If your business is international, the other benefit of virtual workshops is that people don’t need to travel in from all over the world. So that’s less time spent travelling and none of the associated hassle, time wasted in airports and the expense of hotels, taxis, train and air fares.
At a moment in time, when budgets are under even greater scrutiny than ever, that has to be good news.
What we’ve learned
So what does a virtual workshop look like? And how can you whet the appetite of the attendees and make your sessions engaging, productive and fun?
Always start with an appetiser
A good way to get your attendees all warmed up for the workshop is to send them all a pre-workshop pack full of useful items and goodies. In the past, in addition to an agenda, we’ve sent out packs containing sharpies, sweets, Post-its and A4 pads to random items (more on that later), masks of famous people and speech bubbles on sticks.
Very often we’ll also set them some ‘homework’, which might be a competitor analysis, or some prep for a particular task like gathering stats or case study examples.
Tricks to engage them
A grid of bored looking faces is the last thing any workshop needs, and it’s easy for people to disengage and drift into checking emails and scrolling through text messages. So, to break things up a bit we also like to build in a range of tasks aligned with the objectives of the session.

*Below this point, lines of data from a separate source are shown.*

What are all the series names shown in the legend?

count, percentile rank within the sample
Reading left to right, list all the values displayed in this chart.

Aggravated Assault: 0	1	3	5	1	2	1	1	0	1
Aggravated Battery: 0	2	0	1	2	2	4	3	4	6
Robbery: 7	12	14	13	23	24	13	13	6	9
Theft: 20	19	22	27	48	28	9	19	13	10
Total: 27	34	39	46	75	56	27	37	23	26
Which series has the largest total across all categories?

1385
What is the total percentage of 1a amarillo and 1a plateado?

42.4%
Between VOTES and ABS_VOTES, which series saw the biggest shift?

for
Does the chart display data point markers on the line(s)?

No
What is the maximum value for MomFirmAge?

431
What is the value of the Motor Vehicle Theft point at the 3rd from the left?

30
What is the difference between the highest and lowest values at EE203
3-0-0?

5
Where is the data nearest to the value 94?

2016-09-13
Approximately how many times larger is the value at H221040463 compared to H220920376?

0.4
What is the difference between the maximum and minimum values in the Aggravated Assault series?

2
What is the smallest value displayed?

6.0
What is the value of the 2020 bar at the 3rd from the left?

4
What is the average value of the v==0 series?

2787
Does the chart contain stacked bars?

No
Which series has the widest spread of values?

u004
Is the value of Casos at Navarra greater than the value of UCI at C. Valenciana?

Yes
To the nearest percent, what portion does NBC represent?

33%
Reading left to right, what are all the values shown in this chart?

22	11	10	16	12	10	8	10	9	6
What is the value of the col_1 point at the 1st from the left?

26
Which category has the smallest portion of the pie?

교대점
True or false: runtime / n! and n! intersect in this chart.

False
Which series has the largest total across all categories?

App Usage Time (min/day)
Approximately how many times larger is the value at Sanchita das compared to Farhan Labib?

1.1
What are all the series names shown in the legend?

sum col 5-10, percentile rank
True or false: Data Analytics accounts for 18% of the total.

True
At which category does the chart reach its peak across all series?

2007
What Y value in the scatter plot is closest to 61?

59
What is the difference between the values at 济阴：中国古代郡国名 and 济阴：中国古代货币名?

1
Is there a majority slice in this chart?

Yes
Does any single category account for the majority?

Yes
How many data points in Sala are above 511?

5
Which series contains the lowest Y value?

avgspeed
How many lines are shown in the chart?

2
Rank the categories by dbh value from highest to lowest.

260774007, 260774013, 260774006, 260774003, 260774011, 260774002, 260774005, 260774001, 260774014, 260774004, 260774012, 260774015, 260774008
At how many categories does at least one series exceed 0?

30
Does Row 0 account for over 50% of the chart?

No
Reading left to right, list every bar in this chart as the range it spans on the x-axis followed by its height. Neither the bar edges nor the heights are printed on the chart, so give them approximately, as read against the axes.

To forge a compelling sales campaign for one brand we took the participants through a number of exercises. The aim was to identify the various mindsets and the corresponding messaging required to shift the mental model of their target audience from one state to another. This involved a mix of quiet, individual work, group discussion and sharing and finally voting on each idea or message, using online voting software.
For a brand values and behaviour workshop we gave the attendees 10 minutes to think about the traits of a famous person in relation to their brand and asked them to mimic the behaviour wearing the mask. The results were hilarious. It’s amazing how extrovert some introverts can become if you put them centre stage with a mask to hide behind!
Royaume-Uni, Nil points
Rather like the tedious voting part of Eurovision, sifting through workshop outputs and picking the best ideas and thoughts can sometimes feel like an eternity.
We quickly realised that our usual tried and tested, hi-tech, sticky dots voting system wasn’t going to work in a virtual setting. So we’ve successfully used some online voting software, which puts some ‘science’ behind the workshop outputs and provides an additional interactive aspect for the participants.
Of course, there’s still a role for face-to-face workshops. Done well, they’re a fun way to get together off-site, meet new people and share ideas.
But could the virtual workshop also be here to stay? Let’s have a show of hands.